Procès d’Eastview de 1936 et la contraception au Québec
Le procès d’Eastview, en 1936, fournit une somme d’informations intéressantes au sujet de la limitation des naissances au Québec, qui, comme l’indique le nombre d’enfants par famille dans cette époque lointaine, était pratiquée plus souvent qu’on ne l’a cru.
Eastview (aujourd’hui Vanier, arrondissement d’Ottawa) est une banlieue canadienne-française de la région d’Ottawa où le chômage sévit fortement (17,6% des familles vivent du secours direct) et qui compte 71% de catholiques. Une infirmière, Dorothea Palmer, employée par le Parents’ Information Bureau de Kitchener, visite les familles nombreuses pour leur offrir du matériel contraceptif ainsi qu’une brochure décrivant pas moins d’une douzaine de méthodes contraceptives. En 1936, Dorothea Palmer est arrêtée en vertu du Code criminel qui interdit toute promotion et vente de matériel contraceptif.
Le procès se mène en anglais, toutefois. Il s’ouvre par le témoignage des vingt et une femmes qui l’infirmière Palmer a visitées. Diane Dodd, qui a fait l’histoire de ce long procès, rapporte que ces femmes sont toutes catholiques et francophones, sauf une. Par l’intermédiaire du Parents’ Information Bureau, elles ont reçu gratuitement, par la poste, une boîte contenant trois condoms et un tube de gelée contraceptive, ainsi qu’une brochure en français intitulée Le contrôle de la natalité et quelques-unes de ses méthodes les plus simples. Pour obtenir à nouveau des produits, ces femmes doivent payer si elles en ont les moyens financiers. Interrogées par le procureur de la Couronne, la plupart, sauf deux ou trois, répondent qu’elles ne voient aucun mal à la pratique de la contraception.
Le procès d’Eastview amène aussi des Canadiens français à témoigner. Par les francophones, seul un travailleur social se déclare favorable à la contraception. Le Dr J.E. De Haître, opposé à la contraception, n’admet pas moins, lorsqu’il est contre interrogé par la défense, que les avortements sont fréquents et qu’ils pourraient être évités grâce à l’usage de contraceptifs.
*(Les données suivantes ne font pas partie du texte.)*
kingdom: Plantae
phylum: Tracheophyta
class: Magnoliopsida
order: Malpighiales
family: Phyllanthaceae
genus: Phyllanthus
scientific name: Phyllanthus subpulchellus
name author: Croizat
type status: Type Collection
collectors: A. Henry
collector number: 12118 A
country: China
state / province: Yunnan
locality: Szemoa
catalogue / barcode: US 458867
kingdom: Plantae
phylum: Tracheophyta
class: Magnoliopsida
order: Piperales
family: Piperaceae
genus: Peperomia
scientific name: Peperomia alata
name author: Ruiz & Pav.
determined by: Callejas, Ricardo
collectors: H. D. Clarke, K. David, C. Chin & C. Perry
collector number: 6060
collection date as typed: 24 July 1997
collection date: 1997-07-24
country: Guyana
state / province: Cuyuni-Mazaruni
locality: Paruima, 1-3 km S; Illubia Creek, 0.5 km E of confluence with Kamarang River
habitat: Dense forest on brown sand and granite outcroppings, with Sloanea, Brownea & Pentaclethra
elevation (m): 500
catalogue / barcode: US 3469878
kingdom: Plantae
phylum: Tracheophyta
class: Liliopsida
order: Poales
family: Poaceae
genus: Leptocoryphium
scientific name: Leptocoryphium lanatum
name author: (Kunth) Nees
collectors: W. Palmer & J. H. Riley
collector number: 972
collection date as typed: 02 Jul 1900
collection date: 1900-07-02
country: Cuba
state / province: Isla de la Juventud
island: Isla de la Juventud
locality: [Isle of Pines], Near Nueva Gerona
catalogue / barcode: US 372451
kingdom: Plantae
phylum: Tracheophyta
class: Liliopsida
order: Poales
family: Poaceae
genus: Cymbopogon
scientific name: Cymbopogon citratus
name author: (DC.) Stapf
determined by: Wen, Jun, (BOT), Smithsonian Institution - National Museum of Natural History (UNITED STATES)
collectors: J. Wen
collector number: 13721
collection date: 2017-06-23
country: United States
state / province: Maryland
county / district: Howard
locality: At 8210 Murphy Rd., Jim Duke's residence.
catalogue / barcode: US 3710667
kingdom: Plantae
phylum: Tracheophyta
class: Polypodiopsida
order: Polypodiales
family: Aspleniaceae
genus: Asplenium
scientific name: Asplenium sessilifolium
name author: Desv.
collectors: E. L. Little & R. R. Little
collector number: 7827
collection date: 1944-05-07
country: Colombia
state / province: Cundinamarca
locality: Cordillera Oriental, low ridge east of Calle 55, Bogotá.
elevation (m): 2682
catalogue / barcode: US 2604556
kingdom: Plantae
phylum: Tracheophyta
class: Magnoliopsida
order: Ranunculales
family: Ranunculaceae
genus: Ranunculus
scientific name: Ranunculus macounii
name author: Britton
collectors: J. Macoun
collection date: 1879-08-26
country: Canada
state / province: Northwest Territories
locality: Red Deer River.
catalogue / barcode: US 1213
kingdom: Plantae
Le témoin vedette de la Couronne est le Dr Léon Gérin-Lajoie, professeur de gynécologie à l’Université de Montréal (et aussi fils de la féministe Marie Gerin Lajoie). Ce médecin croit que l’on donne trop d’information médicale à la population; aucune méthode contraceptive, affirme-t-il, ne devrait se pratiquer sans examen médical. Les prescriptions de l’Église au sujet de la contraception sont rigoureuses, et l’encyclique Casti connubii, publiée en 1930, l’interdit explicitement. Malgré cela, il semble qu’au cours du procès des médecins doivent avouer que l’idéal catholique n’est pas toujours facilement applicable. L’interrogatoire du Dr Gérin-Lajoie en témoigne.
Finalement, Dorothea Palmer, passible de deux ans d’emprisonnement, est acquittée en raison du principe que son travail de promotion des contraceptifs est légal, parce qu’inspiré par le bien public.
Peu de temps après le procès, une infirmière du Parent’s Information Bureau œuvre à Montréal. Léa Roback, qui travaille alors à Montréal à organiser le travail des ouvrières de la robe, l’accompagne chez des familles qu’elle connaît. Elle raconte que « cette infirmière était très consciencieuse. Elle expliquait aux femmes comment installer le pessaire (diaphragme). Mais la plupart des maris nous recevaient très mal. Nous avons visité quinze familles et réussi trois fois seulement à faire la démonstration. L’infirmière était très étonnée de L’autorité qu’avaient les maris et de leur volonté de ne pas voir leur femme empêcher la famille. Elle a décidé d’abandonner, ne voulant pas être cause d’ennuis, d’autant plus que le procès d’Eastview avait fait pas mal de bruits. »
(Tiré de L’histoire des femmes au Québec depuis quatre siècles).